March 30, 2017
Mohammed Ali Jinnah Memorial Mosque, St. Joseph, Trinidad and Tobago, Source: Wiki Commons
According to the National Center for Policy Analysis the growth of Islamic extremism in Latin America is a major security threat to the US
(WASHINGTON, DC) Growing Islamic extremism in Latin America constitutes a “major security threat” to the United States, according to an analysis published this month by the National Center for Policy Analysis.
“The threat from Islamic extremists in Latin America remains an overlooked aspect of U.S. national security strategy,” NCPA senior fellow David Grantham argued.

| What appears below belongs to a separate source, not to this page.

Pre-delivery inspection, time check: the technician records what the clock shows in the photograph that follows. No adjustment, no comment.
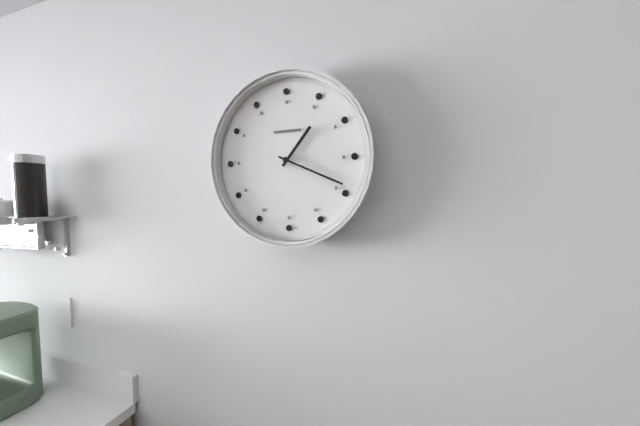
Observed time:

Grantham noted that “Saudi Arabia has invested millions to construct mosques and cultural centers in South America and Central America that expand the reach of its rigid version of Islam, known as Wahhabism.”
“The international spread of Saudi dogma, which the State Department’s first special representative to Muslim communities worldwide, Farah Pandith, called ‘insidious,’ has laid the foundation for likeminded radicals to thrive in other areas of Latin America,” he explained.
Later in the brief, Grantham noted that the “threats to U.S. security in the Greater Caribbean region are even more alarming in Trinidad and Tobago. The small island nation off the coast of Venezuela, once the target of an overthrow by Islamic militants, has also become a breeding ground for ISIS — 70 of the 100 Latin Americans known to have joined ISIS originated from the small country.”
The ease of mobility Islamic extremists have in Latin America is also cause for concern.
Perhaps the greatest Islamic extremist threat in Latin America, though, is the Islamic Republic of Iran, which Grantham said could potentially strike the US from Latin America as a retaliatory act.